> Problem details:
Scan the data below for lines containing the string "Summary" and give only how many there are.

++++ Material shown ++++

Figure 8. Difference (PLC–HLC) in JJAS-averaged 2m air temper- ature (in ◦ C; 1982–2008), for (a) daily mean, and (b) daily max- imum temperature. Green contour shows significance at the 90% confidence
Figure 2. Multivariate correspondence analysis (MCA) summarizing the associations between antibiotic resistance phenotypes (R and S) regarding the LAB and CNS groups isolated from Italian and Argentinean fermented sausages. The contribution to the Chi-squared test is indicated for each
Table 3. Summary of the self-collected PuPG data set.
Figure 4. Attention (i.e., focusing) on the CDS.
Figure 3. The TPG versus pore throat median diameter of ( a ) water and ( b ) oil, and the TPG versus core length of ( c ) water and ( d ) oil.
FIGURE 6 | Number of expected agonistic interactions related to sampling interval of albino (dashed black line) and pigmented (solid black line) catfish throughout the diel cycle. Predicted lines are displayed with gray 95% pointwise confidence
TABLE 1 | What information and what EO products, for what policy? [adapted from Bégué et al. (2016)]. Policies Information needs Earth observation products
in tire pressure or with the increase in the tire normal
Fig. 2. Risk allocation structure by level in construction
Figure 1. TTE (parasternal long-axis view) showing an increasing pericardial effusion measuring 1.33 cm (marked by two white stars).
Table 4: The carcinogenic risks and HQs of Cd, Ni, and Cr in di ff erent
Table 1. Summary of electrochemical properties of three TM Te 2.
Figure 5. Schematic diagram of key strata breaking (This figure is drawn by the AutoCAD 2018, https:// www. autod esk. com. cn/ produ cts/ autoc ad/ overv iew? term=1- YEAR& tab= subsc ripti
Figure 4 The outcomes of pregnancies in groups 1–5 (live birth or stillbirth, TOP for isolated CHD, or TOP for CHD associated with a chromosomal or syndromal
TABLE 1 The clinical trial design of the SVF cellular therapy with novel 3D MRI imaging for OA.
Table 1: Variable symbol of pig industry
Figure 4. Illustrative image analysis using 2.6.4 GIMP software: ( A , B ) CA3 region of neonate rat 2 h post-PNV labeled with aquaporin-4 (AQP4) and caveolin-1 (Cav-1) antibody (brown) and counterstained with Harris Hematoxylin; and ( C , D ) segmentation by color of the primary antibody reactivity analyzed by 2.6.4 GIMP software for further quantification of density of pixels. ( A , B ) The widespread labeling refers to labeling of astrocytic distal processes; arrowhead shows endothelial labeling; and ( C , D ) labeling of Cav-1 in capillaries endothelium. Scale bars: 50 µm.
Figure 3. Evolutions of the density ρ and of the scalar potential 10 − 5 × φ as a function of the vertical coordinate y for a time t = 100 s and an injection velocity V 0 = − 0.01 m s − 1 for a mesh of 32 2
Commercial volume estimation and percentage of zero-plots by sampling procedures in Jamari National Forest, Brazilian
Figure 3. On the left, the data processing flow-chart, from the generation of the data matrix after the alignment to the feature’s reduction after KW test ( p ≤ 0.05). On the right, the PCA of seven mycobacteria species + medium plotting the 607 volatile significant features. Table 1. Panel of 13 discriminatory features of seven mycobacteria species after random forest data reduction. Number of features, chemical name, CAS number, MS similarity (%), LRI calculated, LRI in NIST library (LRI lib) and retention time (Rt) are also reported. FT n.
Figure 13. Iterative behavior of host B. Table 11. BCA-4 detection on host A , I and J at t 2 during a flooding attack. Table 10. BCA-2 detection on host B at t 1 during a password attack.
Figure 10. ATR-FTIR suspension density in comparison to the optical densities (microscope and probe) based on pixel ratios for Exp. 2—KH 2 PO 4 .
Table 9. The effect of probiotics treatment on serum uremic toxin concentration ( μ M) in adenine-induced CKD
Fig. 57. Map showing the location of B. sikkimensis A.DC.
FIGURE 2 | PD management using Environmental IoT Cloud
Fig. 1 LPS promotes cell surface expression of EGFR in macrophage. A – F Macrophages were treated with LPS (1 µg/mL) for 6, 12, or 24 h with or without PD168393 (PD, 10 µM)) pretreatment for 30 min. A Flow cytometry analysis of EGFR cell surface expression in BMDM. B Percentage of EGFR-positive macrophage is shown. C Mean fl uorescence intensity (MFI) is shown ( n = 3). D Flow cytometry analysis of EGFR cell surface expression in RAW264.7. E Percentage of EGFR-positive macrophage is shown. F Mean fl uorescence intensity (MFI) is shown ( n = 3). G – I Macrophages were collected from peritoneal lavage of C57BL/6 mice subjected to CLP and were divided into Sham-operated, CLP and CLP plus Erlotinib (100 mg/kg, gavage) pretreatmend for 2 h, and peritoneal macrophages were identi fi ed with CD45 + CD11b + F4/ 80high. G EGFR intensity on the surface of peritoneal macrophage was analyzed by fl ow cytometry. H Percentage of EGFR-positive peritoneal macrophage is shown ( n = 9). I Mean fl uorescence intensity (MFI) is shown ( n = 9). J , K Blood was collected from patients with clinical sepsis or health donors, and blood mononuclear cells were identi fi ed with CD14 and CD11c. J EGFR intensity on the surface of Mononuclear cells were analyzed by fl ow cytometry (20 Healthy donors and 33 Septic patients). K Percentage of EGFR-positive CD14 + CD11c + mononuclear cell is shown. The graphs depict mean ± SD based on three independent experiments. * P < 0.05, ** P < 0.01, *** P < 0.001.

++++

> Result:
2